● TASK GOAL
Within the material, how many of the lines include the word "коррупции"? State only that number.

● EXCERPTED DATA
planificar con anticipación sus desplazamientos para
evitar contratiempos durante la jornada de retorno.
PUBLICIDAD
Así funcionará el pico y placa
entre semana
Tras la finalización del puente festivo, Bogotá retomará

==

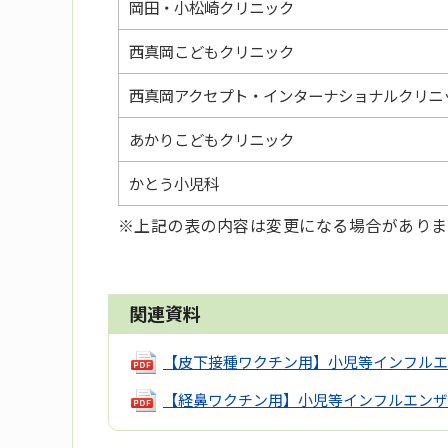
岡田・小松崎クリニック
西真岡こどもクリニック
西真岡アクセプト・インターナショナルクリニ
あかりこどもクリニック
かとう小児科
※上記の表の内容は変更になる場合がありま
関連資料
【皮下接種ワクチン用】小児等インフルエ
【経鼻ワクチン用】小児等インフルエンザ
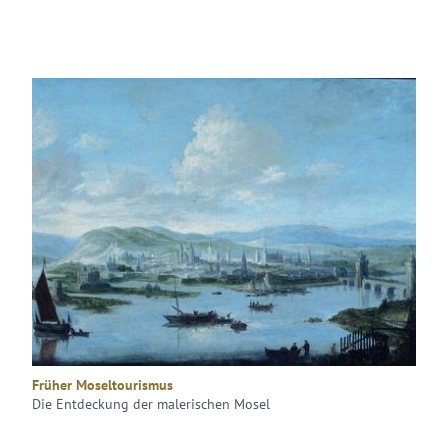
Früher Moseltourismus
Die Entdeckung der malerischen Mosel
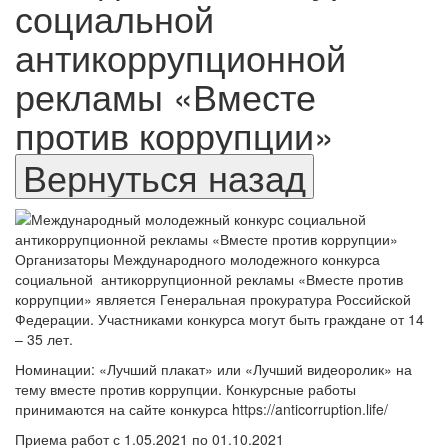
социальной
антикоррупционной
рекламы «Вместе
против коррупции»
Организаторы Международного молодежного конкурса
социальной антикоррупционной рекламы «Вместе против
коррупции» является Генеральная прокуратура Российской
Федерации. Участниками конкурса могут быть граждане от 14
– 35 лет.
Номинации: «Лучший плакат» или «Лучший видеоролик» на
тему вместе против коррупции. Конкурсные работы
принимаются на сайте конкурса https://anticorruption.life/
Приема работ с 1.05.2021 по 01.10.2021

==

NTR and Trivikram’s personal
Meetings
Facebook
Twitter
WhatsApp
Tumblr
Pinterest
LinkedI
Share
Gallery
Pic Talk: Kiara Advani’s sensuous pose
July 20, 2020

● SOLUTION TO THIS TASK
3